▽

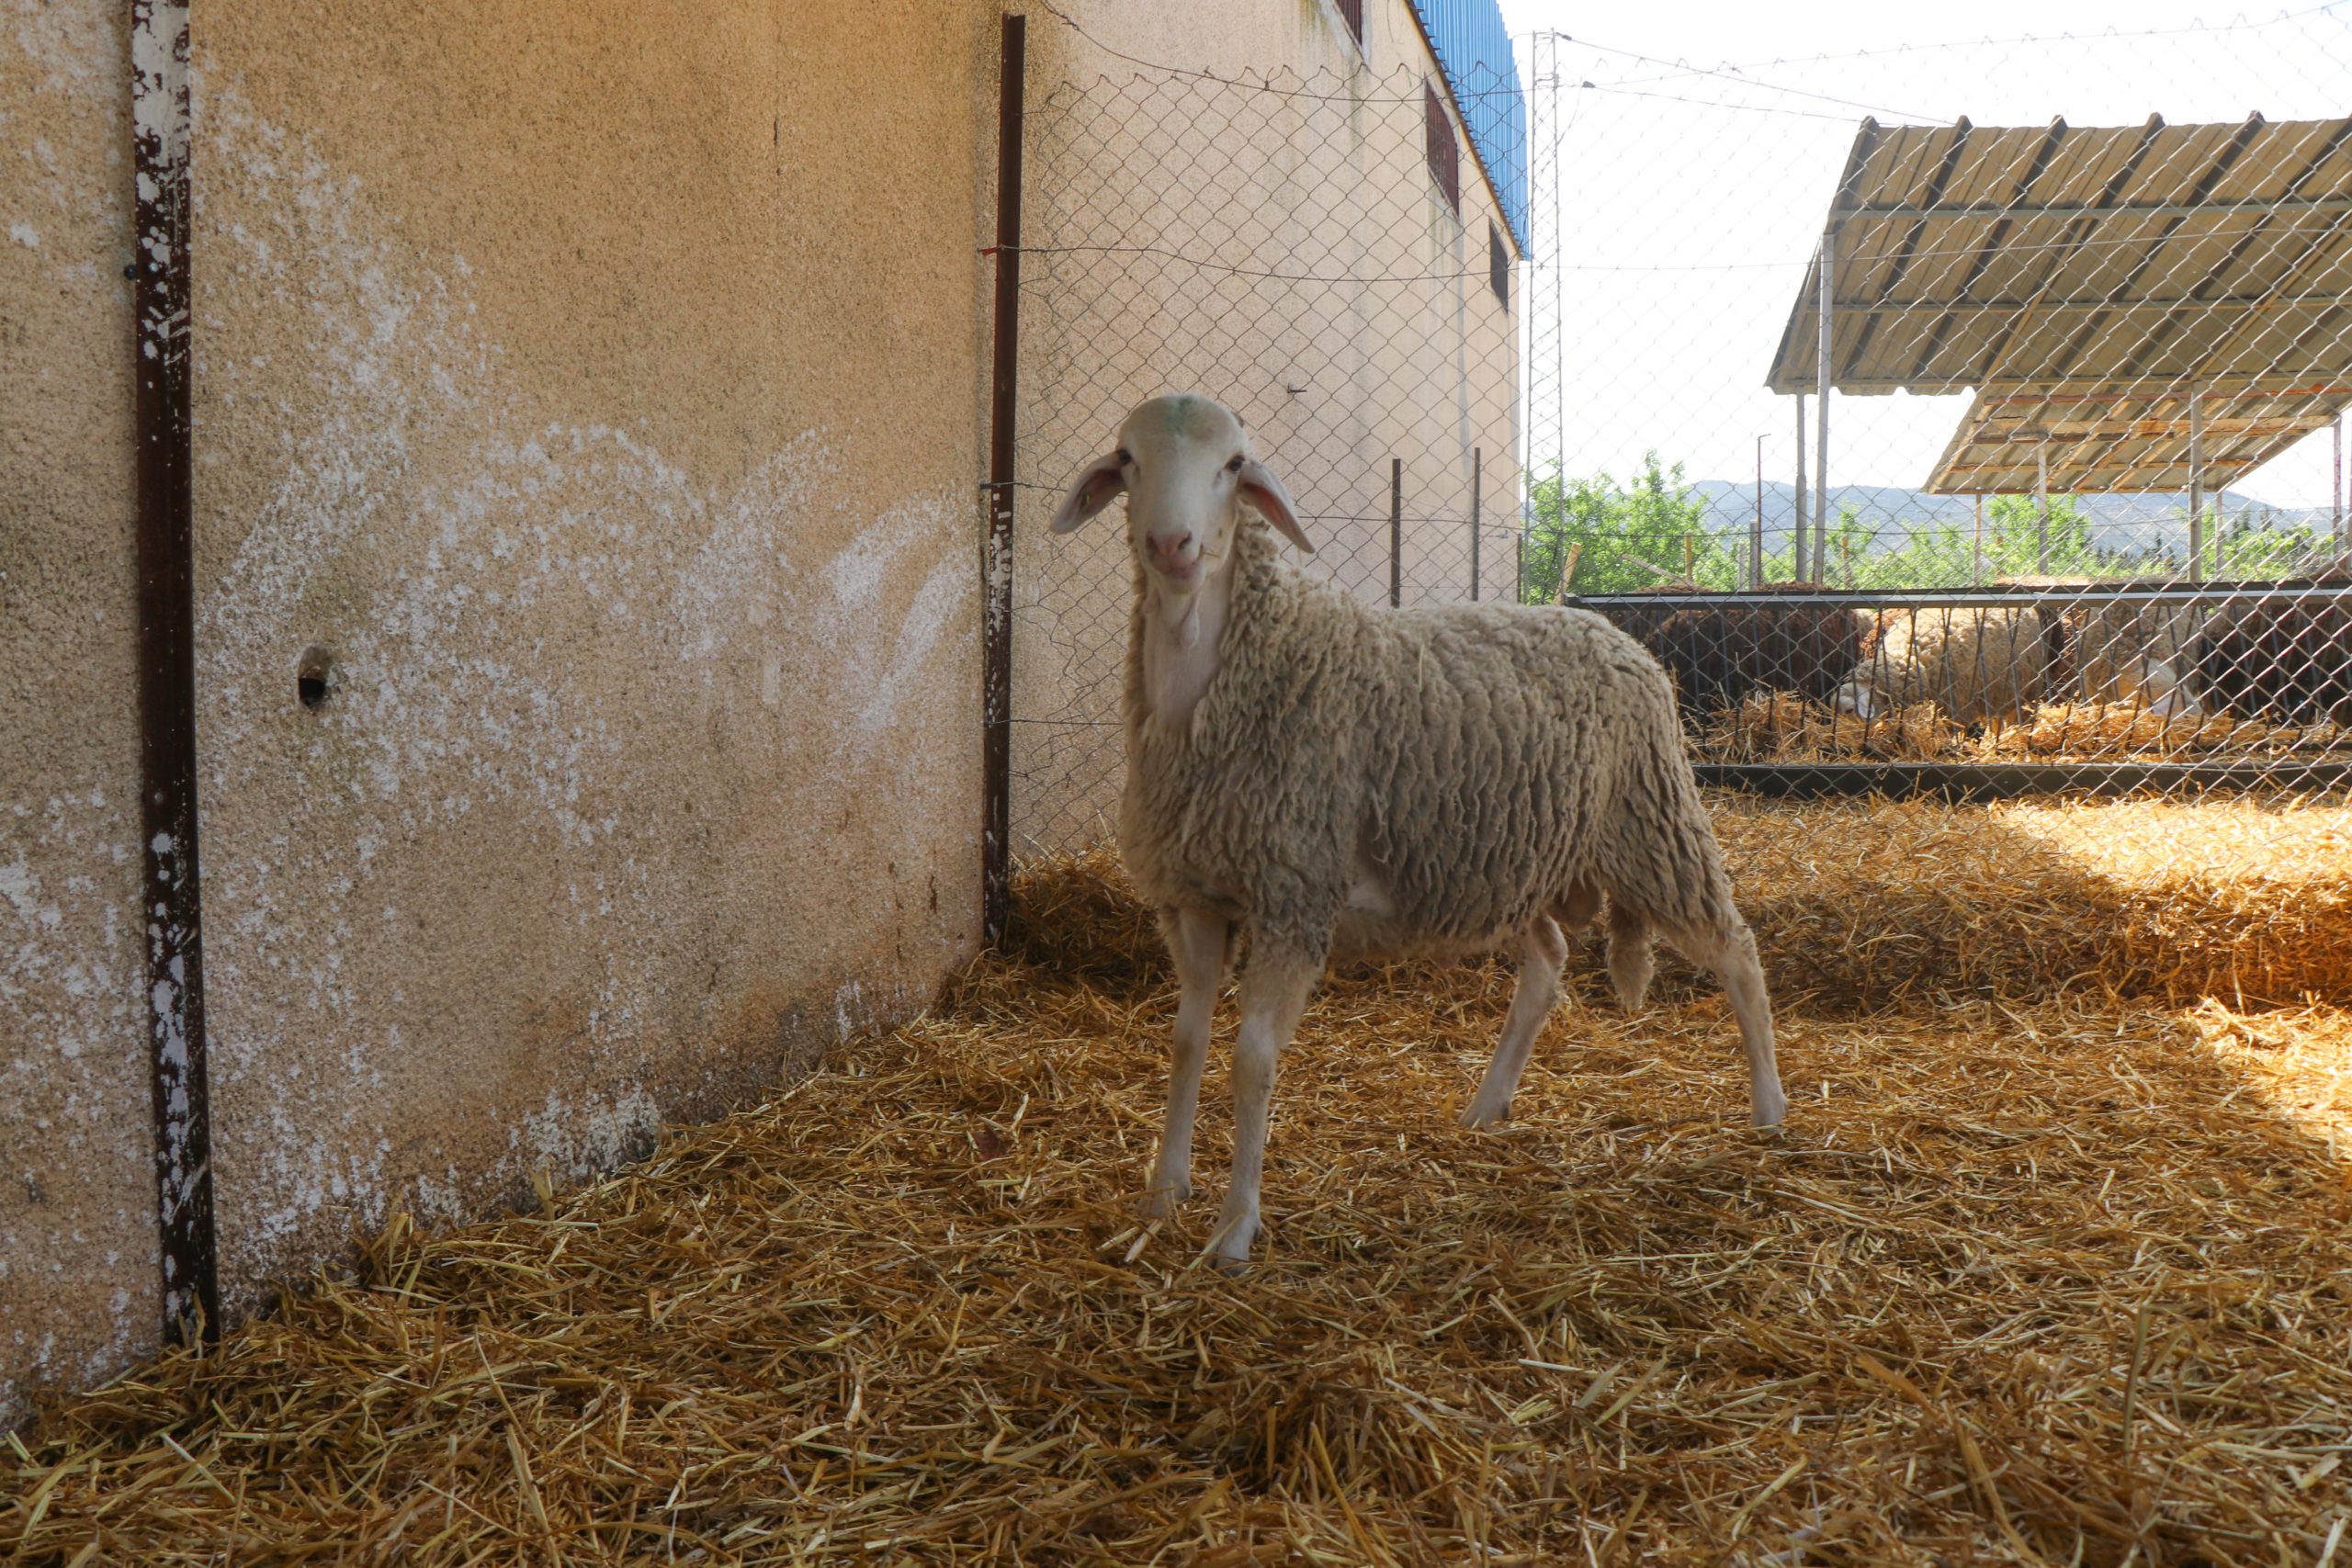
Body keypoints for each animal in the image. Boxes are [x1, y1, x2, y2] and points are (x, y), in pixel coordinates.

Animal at [1048, 392, 1787, 1271]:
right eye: (1128, 458)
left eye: (1233, 464)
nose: (1172, 546)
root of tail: (1614, 632)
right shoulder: (1194, 899)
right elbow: (1188, 1041)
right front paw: (1163, 1194)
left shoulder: (1294, 895)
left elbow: (1253, 1060)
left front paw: (1235, 1228)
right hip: (1506, 859)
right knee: (1548, 963)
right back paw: (1487, 1106)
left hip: (1652, 826)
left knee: (1737, 950)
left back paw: (1770, 1110)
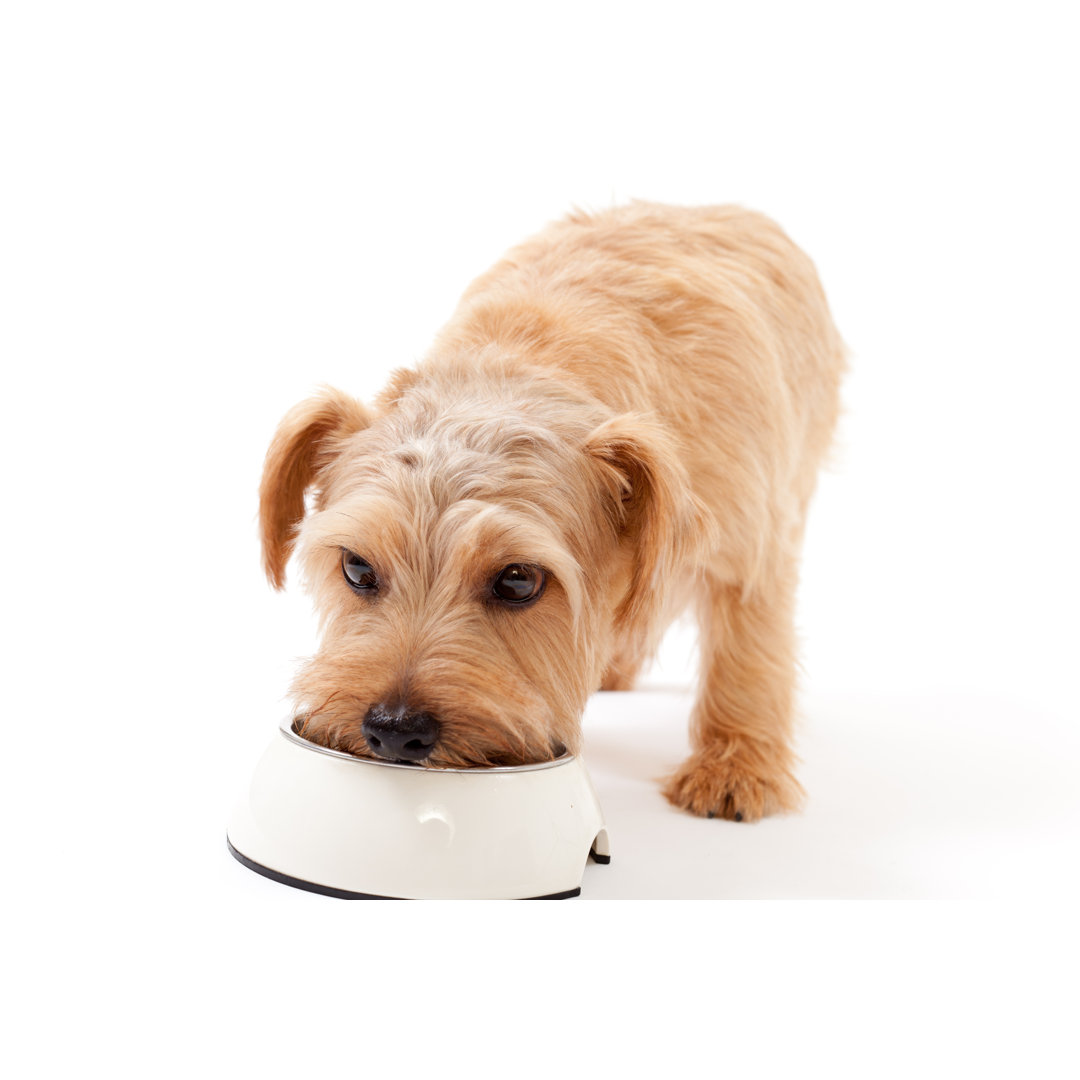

△

[Your objective] Whenever the string "left" shows up in a line of the entries, copy that line.

[Task result]
left eye: (1233, 464)
left shoulder: (1294, 895)
left elbow: (1253, 1060)
left front paw: (1235, 1228)
left hip: (1652, 826)
left knee: (1737, 950)
left back paw: (1770, 1110)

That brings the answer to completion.